> Text shown
##############################
The RAG server exposes an OpenAI-compatible API, using which developers can provide custom conversation history. For full details, see APIs for RAG Server.
Use the /generate
endpoint in the RAG server of a RAG pipeline to generate responses to prompts using custom conversation history.
To support multi-turn conversations, include the following parameters in the request body.
Parameter | Description | Type |
---|---|---|
messages | A sequence of messages that form a conversation history. Each message contains a role field, which can be user , assistant , or system , and a content field that contains the message text. |
Array |
use_knowledge_base | true to use a knowledge base; otherwise false . |
Boolean |
The following example payload includes a messages
parameter that passes a custom conversation history to /generate
endpoint for better contextual answers. You can include or change the following parameters in the request body while trying out the generate API using this notebook.
{
"messages": [
{
"role": "system",
"content": "You are an assistant that provides information about FastAPI."
},
{
"role": "user",
"content": "What is FastAPI?"
},
{
"role": "assistant",
"content": "FastAPI is a modern, fast (high-performance), web framework for building APIs with Python 3.6+ based on standard Python type hints."
},
{
"role": "user",
"content": "What are the key features of FastAPI?"
}
],
"use_knowledge_base": true
}
##############################
> Records provided
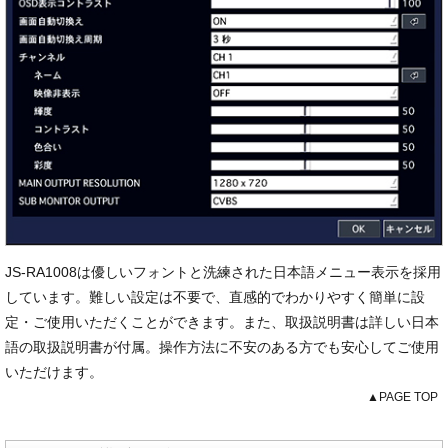
JS-RA1008は優しいフォントと洗練された日本語メニュー表示を採用
しています。難しい設定は不要で、直感的でわかりやすく簡単に設
定・ご使用いただくことができます。また、取扱説明書は詳しい日本
語の取扱説明書が付属。操作方法に不安のある方でも安心してご使用
いただけます。
▲PAGE TOP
##############################
> Task set
[a] Transcribe the RAG server text from "The RAG server exposes" up to and including "for RAG Server.".
[b] List the values that the RAG server text says a message's role field can take.
[c] Answer these questions from the RAG server text:
(i) What type does the text give for the messages parameter?
(ii) What does setting use_knowledge_base to false mean?
(iii) What value does the example payload give use_knowledge_base?

> Task solutions
[a]
The RAG server exposes an OpenAI-compatible API, using which developers can provide custom conversation history. For full details, see APIs for RAG Server.

[b]
user
assistant
system

[c]
(i) Array
(ii) A knowledge base is not used.
(iii) true